Address
- 2369 Morris Avenue Union Township, Union County, New Jersey, 07083 United States
- Coordinates: 40°42′04″N 74°17′10″W﻿ / ﻿40.7012°N 74.2862°W

District information
- Grades: PreK-12
- Superintendent: Gerry Benaquista
- Business administrator: Yolanda Koon
- Schools: 10

Students and staff
- Enrollment: 7,503 (as of 2021–22)
- Faculty: 576.7 FTEs
- Student–teacher ratio: 13.0:1

Other information
- District Factor Group: DE
- Website: www.tups.org
| Ind. | Per pupil | District spending | Rank (*) | K-12 average | %± vs. average |
| 1A | Total Spending | $17,089 | 28 | $18,891 | −9.5% |
| 1 | Budgetary Cost | 13,501 | 33 | 14,783 | −8.7% |
| 2 | Classroom Instruction | 8,222 | 31 | 8,763 | −6.2% |
| 6 | Support Services | 2,037 | 36 | 2,392 | −14.8% |
| 8 | Administrative Cost | 1,394 | 43 | 1,485 | −6.1% |
| 10 | Operations & Maintenance | 1,598 | 47 | 1,783 | −10.4% |
| 13 | Extracurricular Activities | 170 | 20 | 268 | −36.6% |
| 16 | Median Teacher Salary | 67,707 | 70 | 64,043 |
Data from NJDoE 2014 Taxpayers' Guide to Education Spending. *Of K-12 districts with more than 3,500 students. Lowest spending=1; Highest=103

= Union Public School District (New Jersey) =

School district in Union County, New Jersey, US

The Union Public School District is a comprehensive community public school district that serves students in pre-kindergarten through twelfth grade from Union Township, in Union County, in the U.S. state of New Jersey.

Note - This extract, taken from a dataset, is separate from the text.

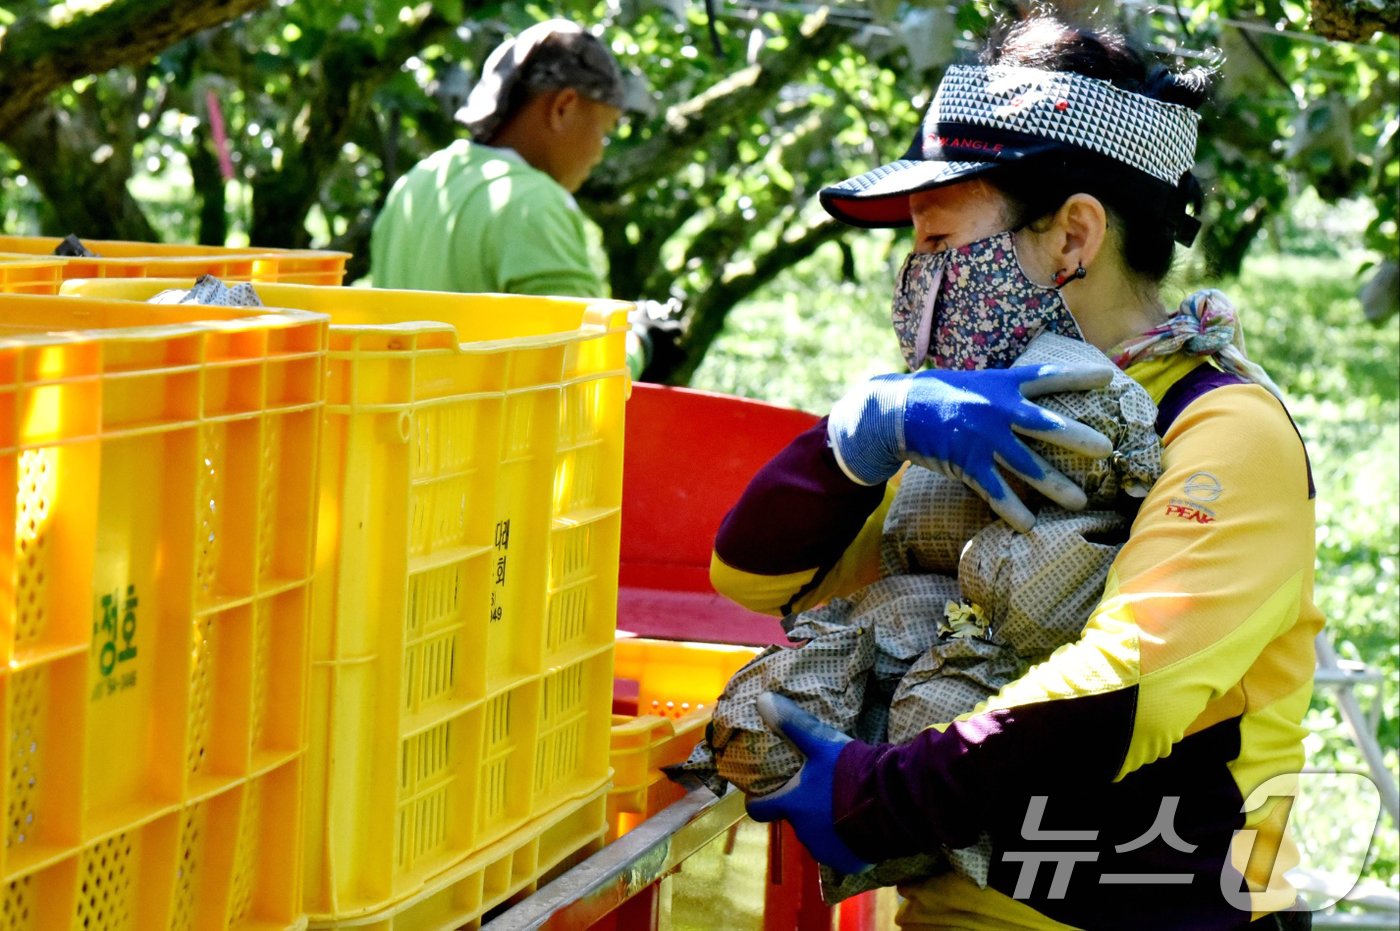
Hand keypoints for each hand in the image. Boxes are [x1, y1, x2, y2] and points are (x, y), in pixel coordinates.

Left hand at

As of the 2021–22 school year, the district, comprised of 10 schools, had an enrollment of 7,503 students and 576.7 classroom teachers (on an FTE basis), for a student–teacher ratio of 13.0:1.

The district is classified by the New Jersey Department of Education as being in District Factor Group "DE", the fifth-highest of eight groupings. District Factor Groups organize districts statewide to allow comparison by common socioeconomic characteristics of the local districts. From lowest socioeconomic status to highest, the categories are A, B, CD, DE, FG, GH, I and J.

==History==
In 1969, the Union school district was threatened with being the first town north of the Mason–Dixon line to be penalized for school segregation. The area of Vauxhall was primarily black and Jefferson Elementary School was disproportionately black compared to the rest of the town. Union avoided problems by converting Jefferson Elementary into a sixth-grade only school called Central 6 and bused all children in the district in 6th grade to Jefferson Elementary School. It was later renamed Central 5 housing all fifth-grade students because the two junior highs, Burnet and Kawameeh, became middle schools and took on sixth grade students.

==Schools==
The schools in the district (with 2021–22 enrollment data from the National Center for Education Statistics) are:
- Elementary schools
- Battle Hill Elementary School (379 students; in grades PreK-4)
  - Sharon Drayton, interim principal
- Hannah Caldwell Elementary School (646; PreK-4)
  - Mark Hoyt, principal
- Connecticut Farms Elementary School (382; PreK-4)
  - Michelle C. Osborne-Warren, principal
- Franklin Elementary School (468; PreK-4)
  - Kira Baskerville-Williams, principal
- Livingston Elementary School (420; PreK-4)
  - Benjamin Kloc, principal
- Washington Elementary School (558; PreK-4)
  - Thomas O. Matthews, principal
- Jefferson Elementary School (524; grade 5)
  - Kelly Piano, interim principal
- Middle schools
- Burnet Middle School (977; 6–8)
  - David Shaw, principal
- Kawameeh Middle School (728; 6–8)
  - Jason Malanda, principal
- High school
- Union High School (2,270; 9–12)
  - Althea Bossard, interim principal

==Administration==
Core members of the district's administration are:
- Gerry Benaquista, superintendent
- Yolanda Koon, school business administrator and board secretary

==Board of education==
The district's board of education, comprised of nine members, sets policy and oversees the fiscal and educational operation of the district through its administration. As a Type II school district, the board's trustees are elected directly by voters to serve three-year terms of office on a staggered basis, with three seats up for election each year held (since 2012) as part of the November general election. The board appoints a superintendent to oversee the district's day-to-day operations and a business administrator to supervise the business functions of the district.